▸ TASK DIRECTIONS
Search through the entries for the word "mais" and copy every line that has it.

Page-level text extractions

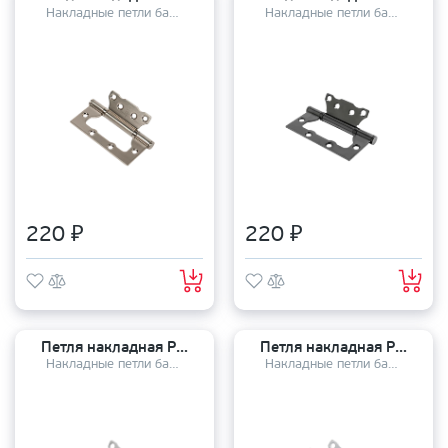
Накладные петли бабочки
Накладные петли бабочки
220 ₽
220 ₽
Петля накладная PUERTO 100-2S FH100*2.5 SW
Петля накладная PUERTO 100-2S FH100*2.5 SW/CP
Накладные петли бабочки
Накладные петли бабочки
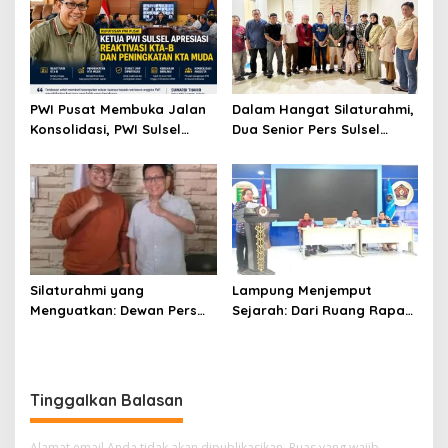
PWI Pusat Membuka Jalan
Dalam Hangat Silaturahmi,
Konsolidasi, PWI Sulsel
Dua Senior Pers Sulsel
Sambut dengan Optimisme
Menjahit Harapan Baru
untuk PWI Sulsel
Silaturahmi yang
Lampung Menjemput
Menguatkan: Dewan Pers
Sejarah: Dari Ruang Rapat
dan PWI Sulsel Meneguhkan
Menuju Panggung Nasional
Profesionalisme Pers
Pers Indonesia
Tinggalkan Balasan
Alamat email Anda tidak akan dipublikasikan.
Ruas yang wajib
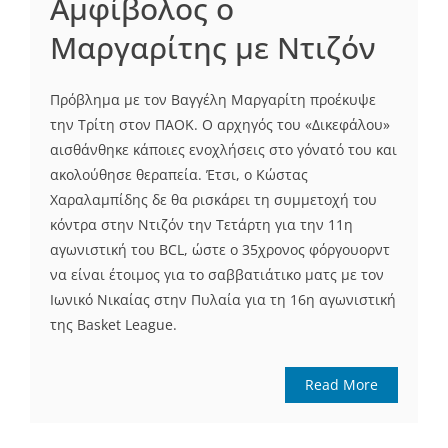
Αμφίβολος ο
Μαργαρίτης με Ντιζόν
Πρόβλημα με τον Βαγγέλη Μαργαρίτη προέκυψε
την Τρίτη στον ΠΑΟΚ. Ο αρχηγός του «Δικεφάλου»
αισθάνθηκε κάποιες ενοχλήσεις στο γόνατό του και
ακολούθησε θεραπεία. Έτσι, ο Κώστας
Χαραλαμπίδης δε θα ρισκάρει τη συμμετοχή του
κόντρα στην Ντιζόν την Τετάρτη για την 11η
αγωνιστική του BCL, ώστε ο 35χρονος φόργουορντ
να είναι έτοιμος για το σαββατιάτικο ματς με τον
Ιωνικό Νικαίας στην Πυλαία για τη 16η αγωνιστική
της Basket League.
Read More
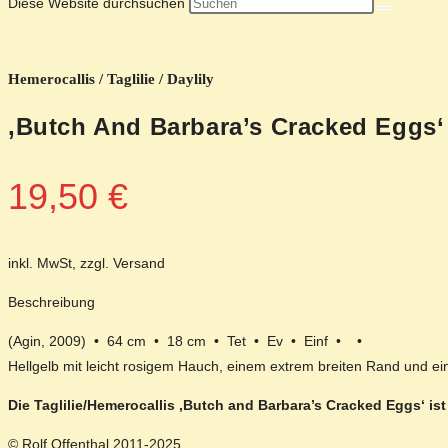
Diese Website durchsuchen
Hemerocallis / Taglilie / Daylily
‚Butch And Barbara’s Cracked Eggs‘
19,50
€
inkl. MwSt, zzgl. Versand
Beschreibung
(Agin, 2009) • 64 cm • 18 cm • Tet • Ev • Einf • •
Hellgelb mit leicht rosigem Hauch, einem extrem breiten Rand und e
Die Taglilie/Hemerocallis ‚Butch and Barbara’s Cracked Eggs‘ is
© Rolf Offenthal 2011-2025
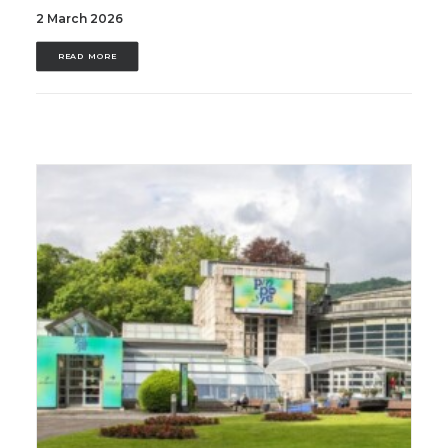
2 March 2026
READ MORE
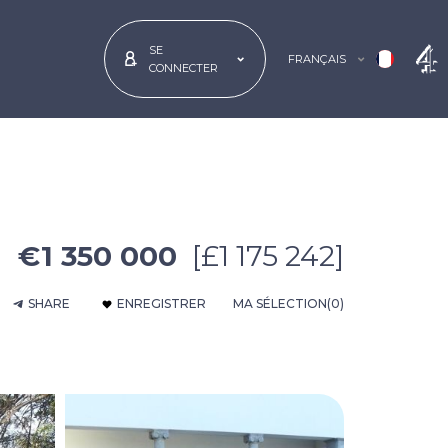
SE
FRANÇAIS
CONNECTER
€1 350 000
[£1 175 242]
SHARE
ENREGISTRER
MA SÉLECTION
(0)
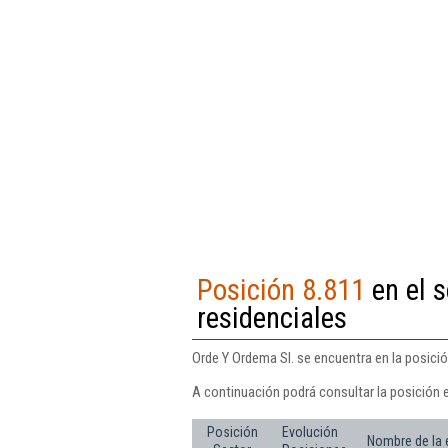
Posición 8.811
en el s
residenciales
Orde Y Ordema Sl. se encuentra en la posició
A continuación podrá consultar la posición 
Posición
Evolución
Nombre de la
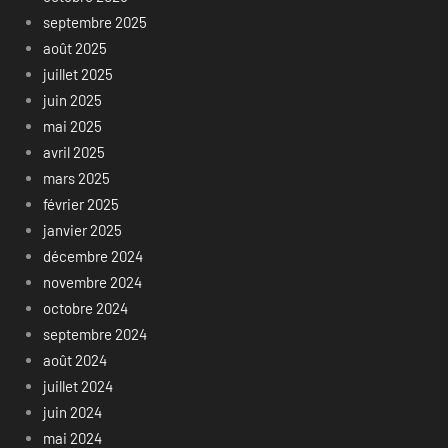
septembre 2025
août 2025
juillet 2025
juin 2025
mai 2025
avril 2025
mars 2025
février 2025
janvier 2025
décembre 2024
novembre 2024
octobre 2024
septembre 2024
août 2024
juillet 2024
juin 2024
mai 2024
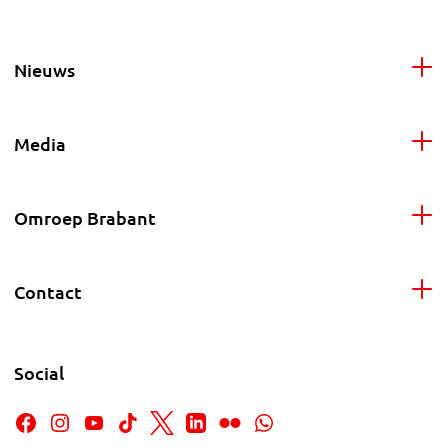
Nieuws
Media
Omroep Brabant
Contact
Social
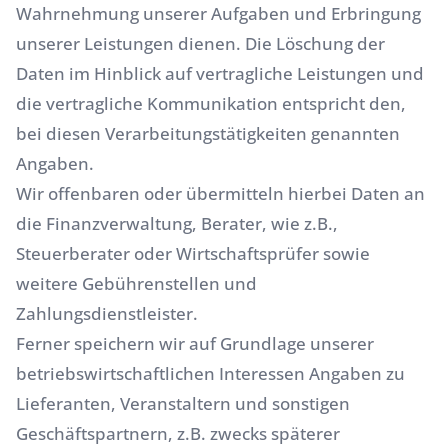
Wahrnehmung unserer Aufgaben und Erbringung
unserer Leistungen dienen. Die Löschung der
Daten im Hinblick auf vertragliche Leistungen und
die vertragliche Kommunikation entspricht den,
bei diesen Verarbeitungstätigkeiten genannten
Angaben.
Wir offenbaren oder übermitteln hierbei Daten an
die Finanzverwaltung, Berater, wie z.B.,
Steuerberater oder Wirtschaftsprüfer sowie
weitere Gebührenstellen und
Zahlungsdienstleister.
Ferner speichern wir auf Grundlage unserer
betriebswirtschaftlichen Interessen Angaben zu
Lieferanten, Veranstaltern und sonstigen
Geschäftspartnern, z.B. zwecks späterer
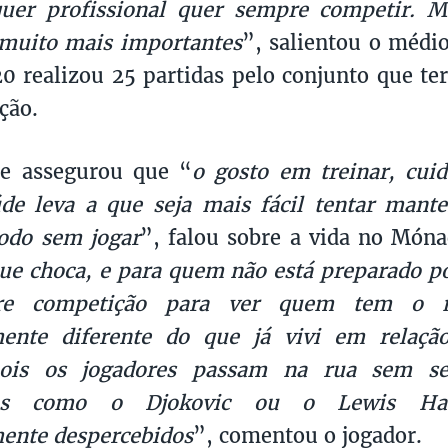
quer profissional quer sempre competir. M
 muito mais importantes
”, salientou o médio
 realizou 25 partidas pelo conjunto que te
ção.
ue assegurou que “
o gosto em treinar, cui
de leva a que seja mais fácil tentar mant
odo sem jogar
”, falou sobre a vida no Móna
que choca, e para quem não está preparado po
e competição para ver quem tem o m
ente diferente do que já vivi em relaçã
pois os jogadores passam na rua sem se
vas como o Djokovic ou o Lewis Ha
ente despercebidos
”, comentou o jogador.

▸ THE COMPLETED TASK
 muito mais importantes
de leva a que seja mais fácil tentar mant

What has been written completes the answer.